11. The invention of claim 9 wherein a degree of substitution of the phytoglycogen octenyl succinate is between about 0.010 and about 0.050.

12. The invention of claim 9 wherein a degree of substitution of the phytoglycogen octenyl succinate is about 0.015.

13. The invention of claim 9 wherein a degree of substitution of the phytoglycogen octenyl succinate is about 0.048.

14. The invention of claim 1 wherein the ε-polylysine comprises from about 0.01% to about 1.0% by weight of the emulsion.

15. The invention of claim 1 wherein the ε-polylysine comprises about 0.1% by weight of the emulsion.

16. An emulsion comprising:

a lipid;

an emulsifier selected from the group consisting of anhydride-modified phytoglycogen, anhydride-modified glycogen-type material, and combinations thereof; and

ε-polylysine.

17. A method for improving oxidative stability of a lipid comprising:

forming an emulsion comprising the lipid, an emulsifier, and ε-polylysine;

wherein the emulsion further comprises a complex layer at an oil-water interface configured to provide a physical and/or electrostatic barrier against oxidation of the lipid.

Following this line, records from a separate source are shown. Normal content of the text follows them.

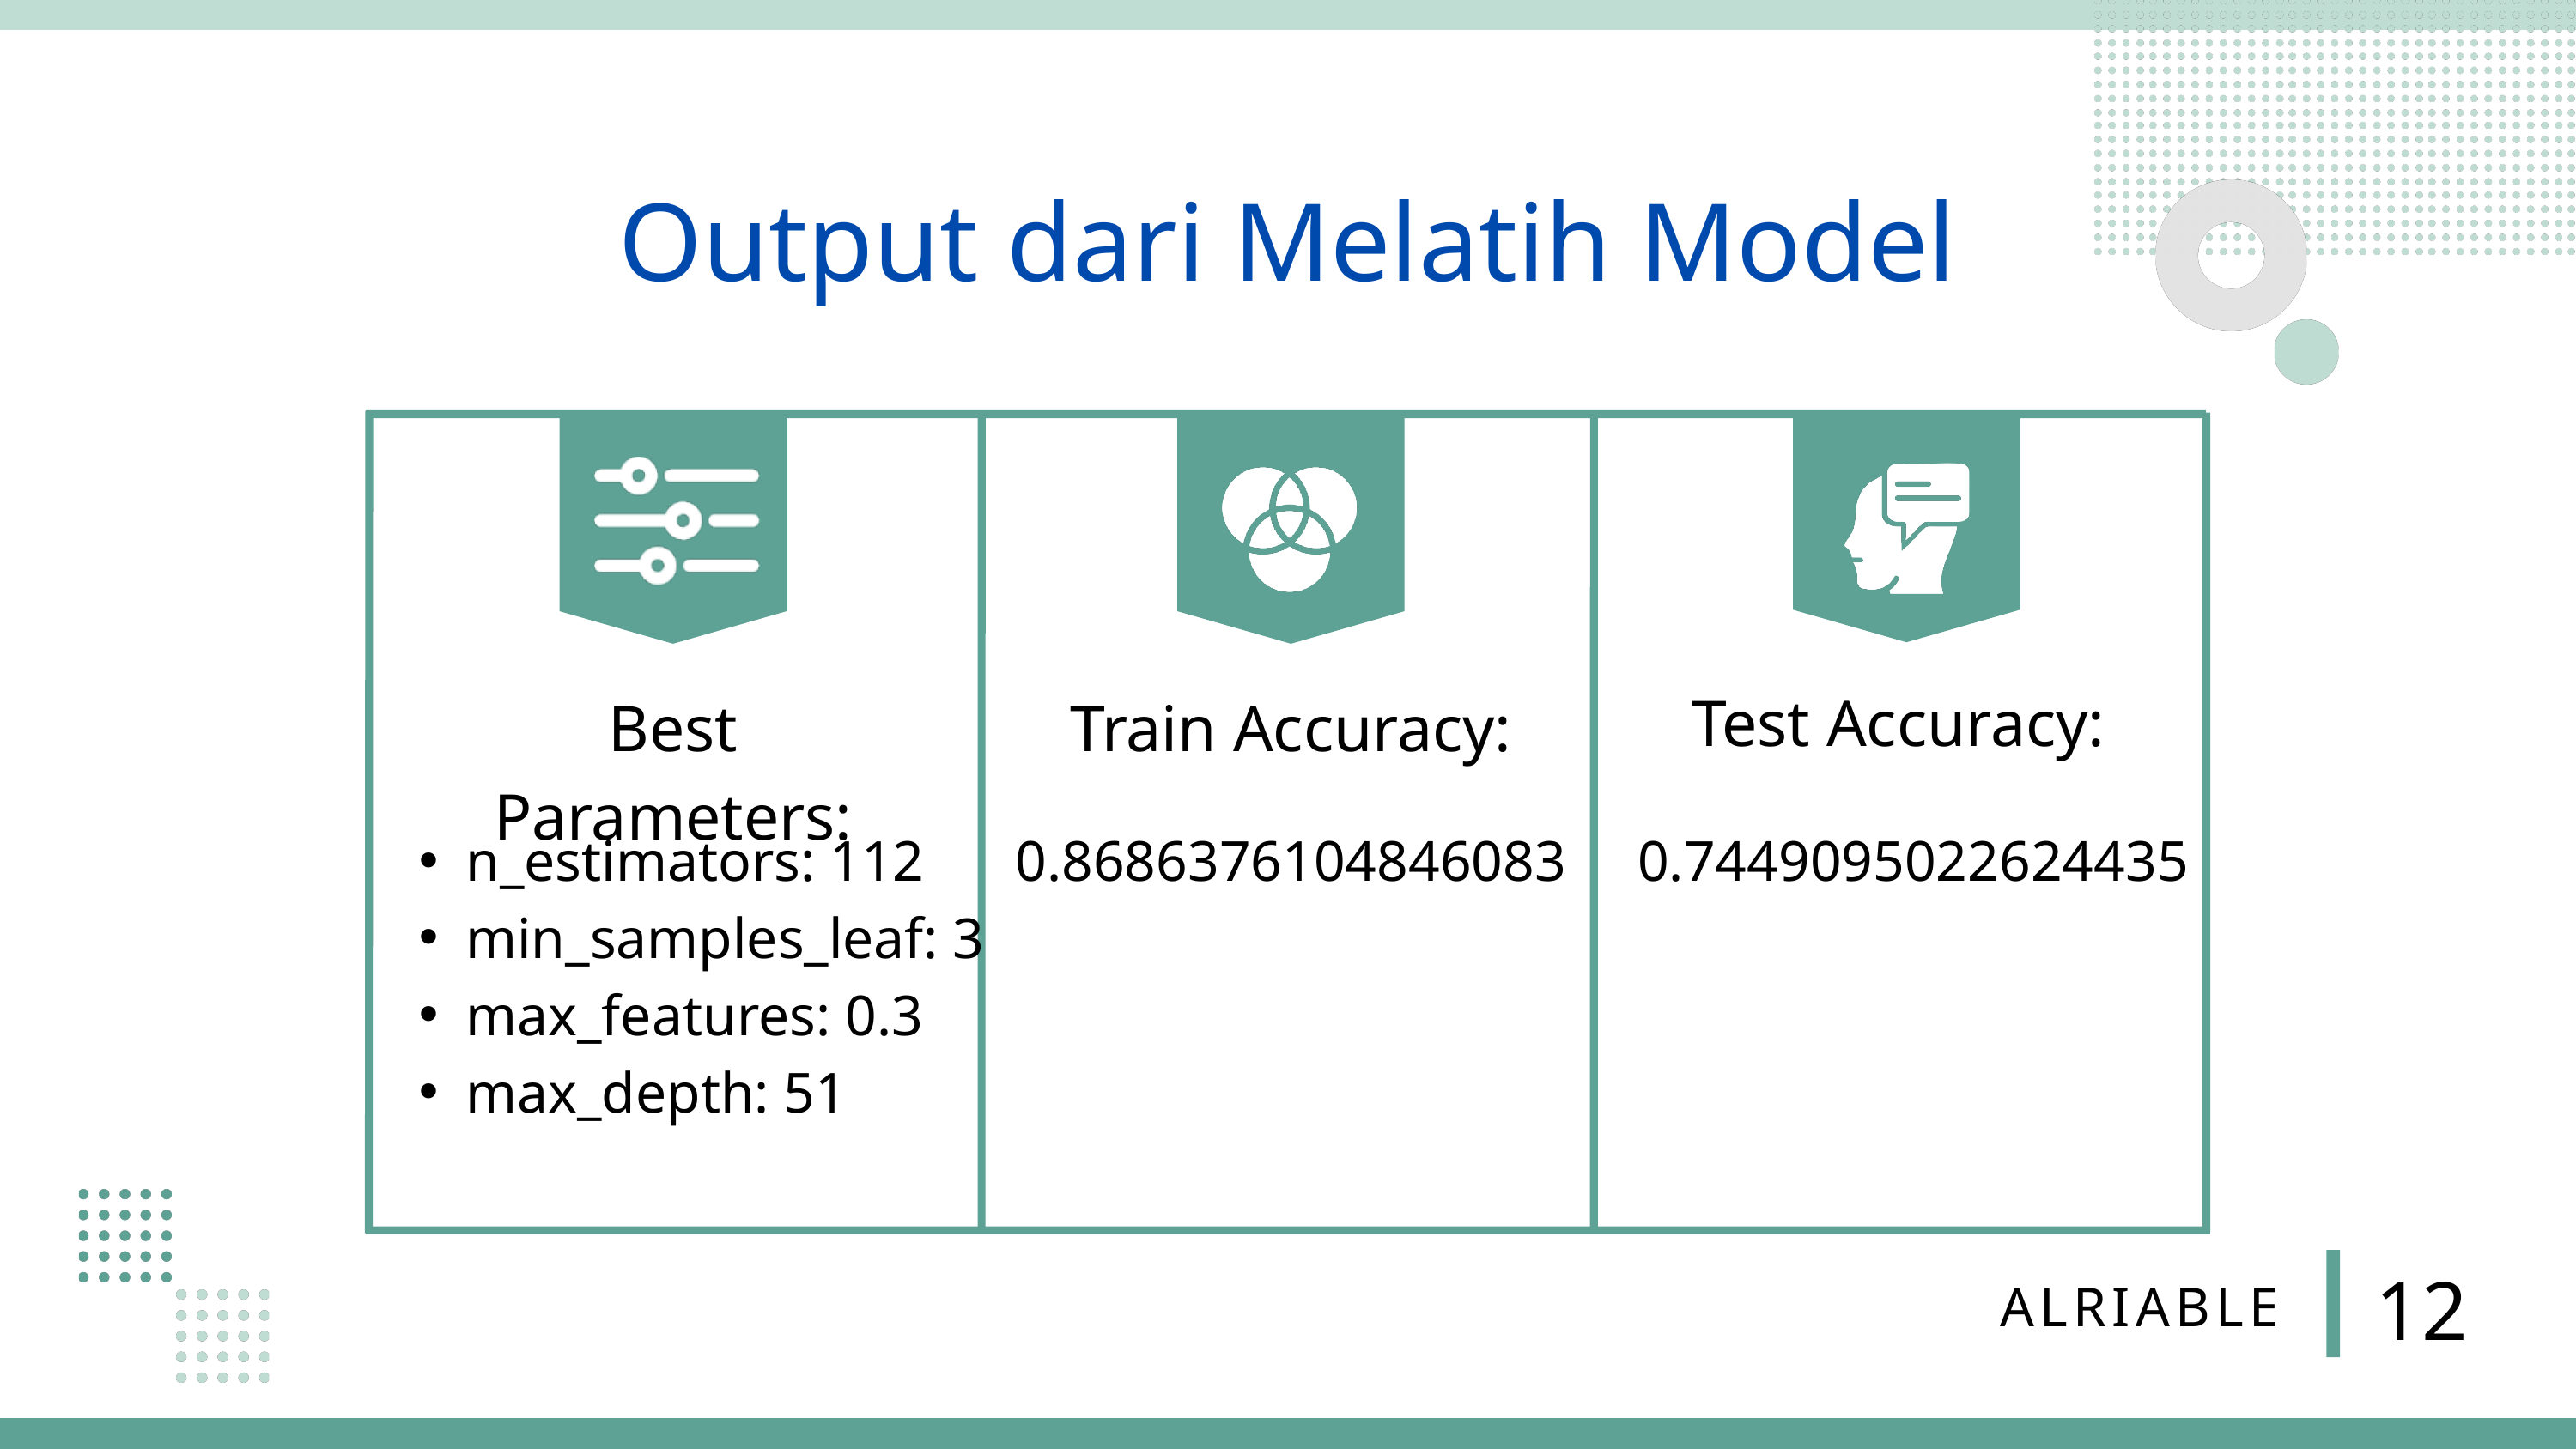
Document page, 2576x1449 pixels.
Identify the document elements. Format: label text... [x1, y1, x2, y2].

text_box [365, 410, 2211, 1234]
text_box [0, 1418, 2576, 1449]
text_box [2155, 179, 2307, 331]
text_box 12 [2333, 1244, 2468, 1357]
text_box Output dari Melatih Model [527, 152, 2049, 303]
text_box ALRIABLE [1609, 1262, 2280, 1337]
text_box [176, 1289, 270, 1383]
text_box [2094, 40, 2576, 255]
text_box [78, 1189, 172, 1282]
text_box [2274, 319, 2339, 385]
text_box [0, 0, 2576, 31]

18. The invention of claim 17 wherein the emulsifier is selected from the group consisting of anhydride-modified phytoglycogen, anhydride-modified glycogen-type material, anhydride-modified starch, and combinations thereof.

19. The invention of claim 17 wherein the emulsifier comprises phytoglycogen octenyl succinate.

20. A method for preparing an emulsion comprising:

combining a lipid, an emulsifier, and ε-polylysine in a mixture; and

homogenizing the mixture to provide an emulsion;

wherein the emulsifier is selected from the group consisting of anhydride-modified phytoglycogen, anhydride-modified glycogen-type material, anhydride-modified starch, and combinations thereof.

21. The invention of claim 20 wherein the mixture further comprises water.

22. The invention of claim 20 wherein the mixture further comprises a buffer.

23. The method of claim 20 wherein the emulsifier comprises phytoglycogen octenyl succinate.